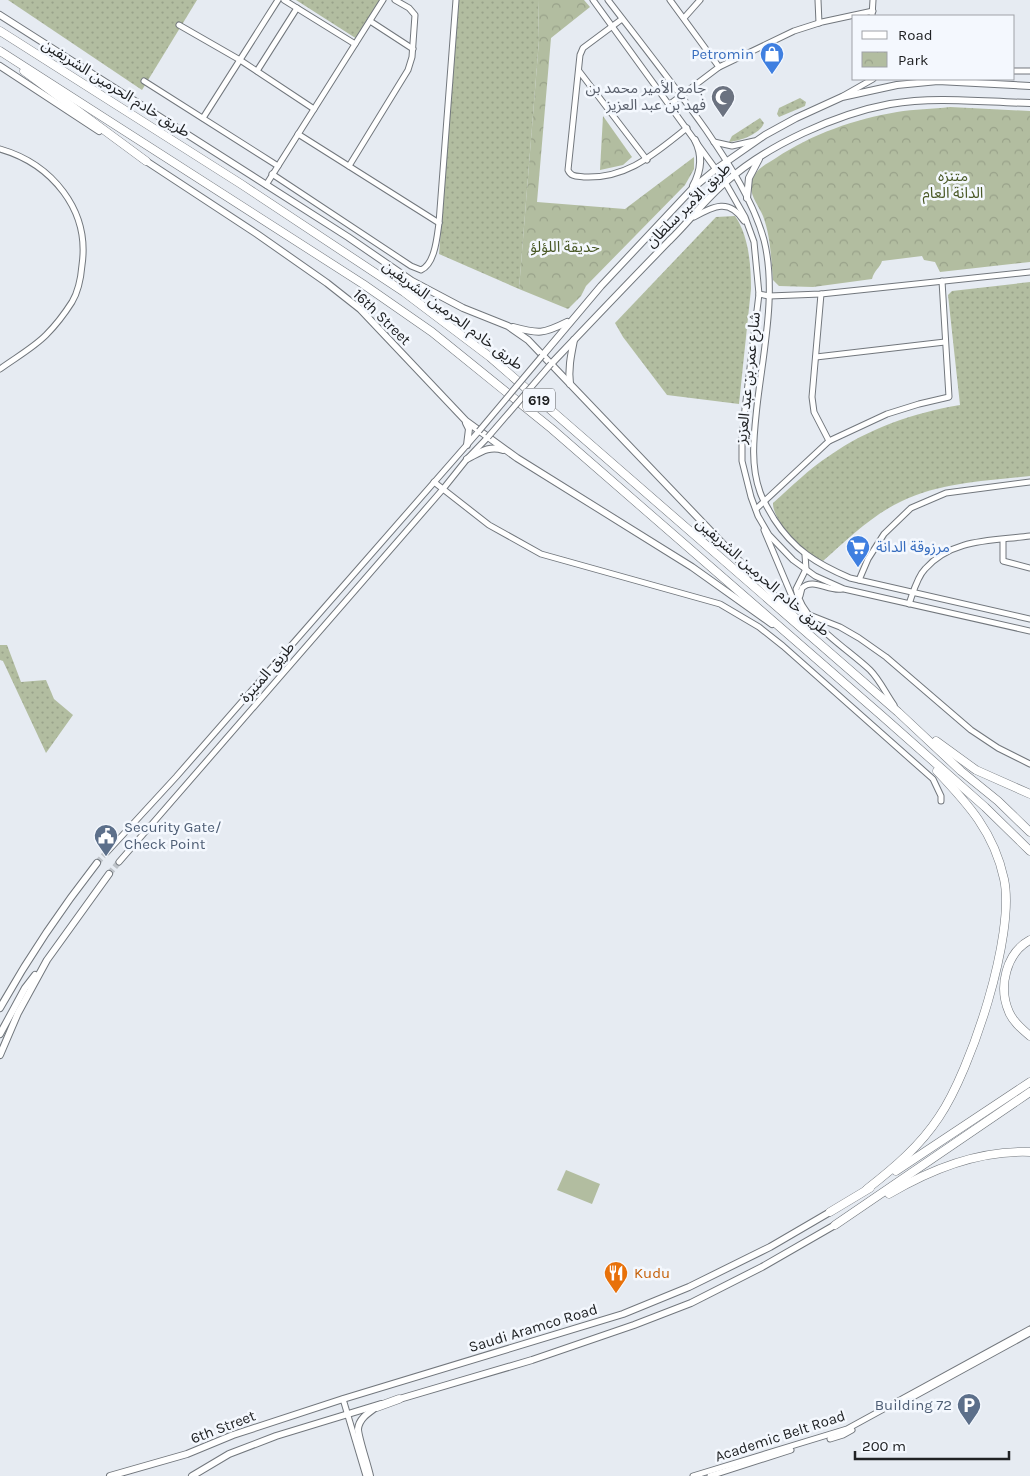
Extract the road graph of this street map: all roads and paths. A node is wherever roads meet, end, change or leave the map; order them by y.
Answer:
1 (278, 0) edge
2 (284, 0) edge
3 (383, 0) edge
4 (395, 0) edge
5 (456, 0) edge
6 (592, 0) edge
7 (608, 0) edge
8 (670, 0) edge
9 (700, 0) edge
10 (818, 0) edge
11 (873, 0) edge
12 (297, 8) junction
13 (873, 14) edge
14 (0, 16) edge
15 (684, 18) junction
16 (852, 18) edge
17 (622, 19) junction
18 (370, 21) junction
19 (819, 23) junction
20 (179, 25) dead end
21 (612, 27) junction
22 (0, 31) edge
23 (355, 44) junction
24 (413, 49) junction
25 (0, 52) edge
26 (240, 60) junction
27 (0, 66) edge
28 (719, 67) junction
29 (578, 70) junction
30 (257, 71) junction
31 (1015, 71) edge
32 (1030, 72) edge
33 (871, 80) edge
34 (935, 80) edge
35 (144, 81) dead end
36 (930, 82) junction
37 (1030, 86) edge
38 (681, 95) junction
39 (842, 96) junction
40 (1030, 103) edge
41 (670, 104) junction
42 (314, 109) junction
43 (203, 118) junction
44 (687, 128) junction
45 (298, 134) junction
46 (695, 140) junction
47 (755, 141) junction
48 (713, 142) junction
49 (0, 149) edge
50 (760, 158) junction
51 (647, 160) junction
52 (146, 161) junction
53 (727, 161) junction
54 (278, 166) junction
55 (349, 166) junction
56 (716, 169) junction
57 (272, 174) junction
58 (735, 174) junction
59 (725, 182) junction
60 (266, 184) junction
61 (692, 189) junction
62 (747, 198) junction
63 (689, 220) junction
64 (439, 223) junction
65 (750, 233) junction
66 (1030, 272) edge
67 (942, 281) junction
68 (759, 294) junction
69 (821, 294) junction
70 (770, 296) junction
71 (571, 320) junction
72 (508, 326) junction
73 (575, 339) junction
74 (945, 342) junction
75 (542, 356) junction
76 (816, 357) junction
77 (551, 364) junction
78 (0, 369) edge
79 (571, 385) junction
80 (466, 421) junction
81 (479, 431) junction
82 (488, 437) junction
83 (830, 441) junction
84 (468, 445) junction
85 (518, 458) junction
86 (467, 459) junction
87 (434, 482) junction
88 (1030, 482) edge
89 (443, 489) junction
90 (765, 502) junction
91 (756, 509) junction
92 (758, 516) junction
93 (1030, 536) edge
94 (1002, 540) junction
95 (805, 555) junction
96 (1030, 568) edge
97 (806, 569) junction
98 (858, 580) junction
99 (844, 589) junction
100 (914, 593) junction
101 (800, 599) junction
102 (909, 604) junction
103 (808, 614) junction
104 (1030, 619) edge
105 (1030, 632) edge
106 (792, 638) junction
107 (868, 686) junction
108 (898, 712) junction
109 (908, 740) junction
110 (1030, 764) edge
111 (1030, 794) edge
112 (941, 801) dead end
113 (1030, 832) edge
114 (1030, 851) edge
115 (107, 852) tunnel mouth
116 (119, 862) tunnel mouth
117 (96, 864) tunnel mouth
118 (109, 874) tunnel mouth
119 (1030, 940) edge
120 (47, 960) junction
121 (0, 1008) edge
122 (0, 1034) edge
123 (1030, 1036) edge
124 (0, 1055) edge
125 (1030, 1082) edge
126 (1030, 1092) edge
127 (1030, 1152) edge
128 (867, 1189) junction
129 (830, 1212) joint
130 (836, 1225) junction
131 (1030, 1329) edge
132 (1030, 1334) edge
133 (399, 1398) junction
134 (343, 1399) junction
135 (377, 1407) joint
136 (348, 1413) junction
137 (110, 1476) edge
138 (192, 1476) edge
139 (366, 1476) edge
140 (370, 1476) edge
141 (694, 1476) edge
142 (710, 1476) edge

1 - 26 street
2 - 12 street
3 - 18 street
4 - 24 street
5 - 64 street
6 - 21 street
7 - 17 street, شارع عمر بن عبد العزيز
8 - 15 street
9 - 15 street
10 - 19 street
11 - 13 street
12 - 23 street
12 - 30 street
14 - 60 main road
15 - 28 street
16 - 19 street
17 - 21 street
17 - 38 street, شارع عمر بن عبد العزيز
18 - 23 street
18 - 24 street
19 - 28 street
20 - 26 street
21 - 29 street
21 - 41 street
22 - 107 highway, طريق خادم الحرمين الشريفين / 619
23 - 42 street
24 - 55 street
25 - 52 highway
25 - 106 highway, طريق خادم الحرمين الشريفين / 619
26 - 30 street
26 - 43 street
27 - 52 main road, 16th Street
28 - 38 street
29 - 51 street
29 - 51 street
30 - 42 street
31 - 32 street
33 - 39 street
34 - 36 street
35 - 43 street
36 - 37 main road, طريق الأمير سلطان
36 - 39 main road, طريق الأمير سلطان
38 - 41 street
38 - 48 street, شارع عمر بن عبد العزيز
39 - 47 main road, طريق الأمير سلطان
40 - 50 main road, طريق الأمير سلطان
41 - 44 street
42 - 45 street
43 - 54 street
44 - 46 street
44 - 51 street
45 - 54 street
45 - 55 street
46 - 56 street
46 - 61 main road
47 - 48 street
47 - 53 main road, طريق الأمير سلطان
48 - 53 street, شارع عمر بن عبد العزيز
49 - 78 street
50 - 58 main road, طريق الأمير سلطان
50 - 62 main road
52 - 80 main road, 16th Street
53 - 56 main road, طريق الأمير سلطان
53 - 58 street, شارع عمر بن عبد العزيز
54 - 57 street
55 - 64 street
56 - 59 street
56 - 61 main road, طريق الأمير سلطان
57 - 60 street
57 - 64 street
58 - 59 main road, طريق الأمير سلطان
58 - 62 street, شارع عمر بن عبد العزيز
59 - 63 main road, طريق الأمير سلطان
59 - 65 street
60 - 72 main road
61 - 71 main road, طريق الأمير سلطان
62 - 70 street, شارع عمر بن عبد العزيز
63 - 65 street
63 - 73 main road, طريق الأمير سلطان
65 - 68 street
66 - 67 street
67 - 69 street
67 - 74 street
68 - 70 street
68 - 91 street
69 - 70 street
69 - 76 street
70 - 90 street, شارع عمر بن عبد العزيز
71 - 72 main road
71 - 75 main road, طريق الأمير سلطان
72 - 75 main road
73 - 77 main road, طريق الأمير سلطان
73 - 79 main road
74 - 76 street
74 - 83 street
75 - 77 main road
75 - 81 street, طريق المنيرة, bridge
76 - 83 street
77 - 79 main road
77 - 82 street, طريق الأمير سلطان, bridge
79 - 107 main road
80 - 81 main road, 16th Street
80 - 84 main road
81 - 82 main road, 16th Street
81 - 84 street, طريق المنيرة
82 - 85 main road, 16th Street
82 - 86 street, طريق الأمير سلطان
83 - 90 street
84 - 87 street, طريق المنيرة
85 - 86 main road
85 - 106 main road
86 - 89 street, طريق المنيرة
87 - 89 street
87 - 115 street, طريق المنيرة
88 - 98 street
89 - 112 street
89 - 116 street, طريق المنيرة
90 - 91 street
90 - 95 street, شارع عمر بن عبد العزيز
91 - 92 street
92 - 97 street
92 - 103 street
93 - 94 street
94 - 96 street
94 - 100 street
95 - 97 street
95 - 98 street, شارع عمر بن عبد العزيز
97 - 99 street
97 - 101 street
98 - 100 street, شارع عمر بن عبد العزيز
99 - 101 street
99 - 102 street
100 - 102 street
100 - 104 street, شارع عمر بن عبد العزيز
101 - 103 street
102 - 105 street
103 - 108 street
103 - 110 street
106 - 109 highway, طريق خادم الحرمين الشريفين / 619
107 - 108 highway, طريق خادم الحرمين الشريفين / 619
108 - 111 highway
108 - 113 highway, طريق خادم الحرمين الشريفين / 619
109 - 114 highway, طريق خادم الحرمين الشريفين / 619
109 - 128 highway
117 - 121 main road
118 - 120 main road
119 - 123 highway
120 - 122 main road
120 - 124 main road
125 - 128 highway
126 - 130 highway
127 - 130 highway
128 - 129 highway
129 - 134 main road, Saudi Aramco Road
130 - 133 main road, Saudi Aramco Road
131 - 141 street, Academic Belt Road
132 - 142 street, Academic Belt Road
133 - 135 highway
133 - 136 main road, Saudi Aramco Road
134 - 136 street
134 - 137 main road, 6th Street
135 - 140 main road
136 - 138 main road, 6th Street
136 - 139 street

TO DO: Could you report all lines of the listing that hold "Saudi"?

ANSWER SECTION:
129 - 134 main road, Saudi Aramco Road
130 - 133 main road, Saudi Aramco Road
133 - 136 main road, Saudi Aramco Road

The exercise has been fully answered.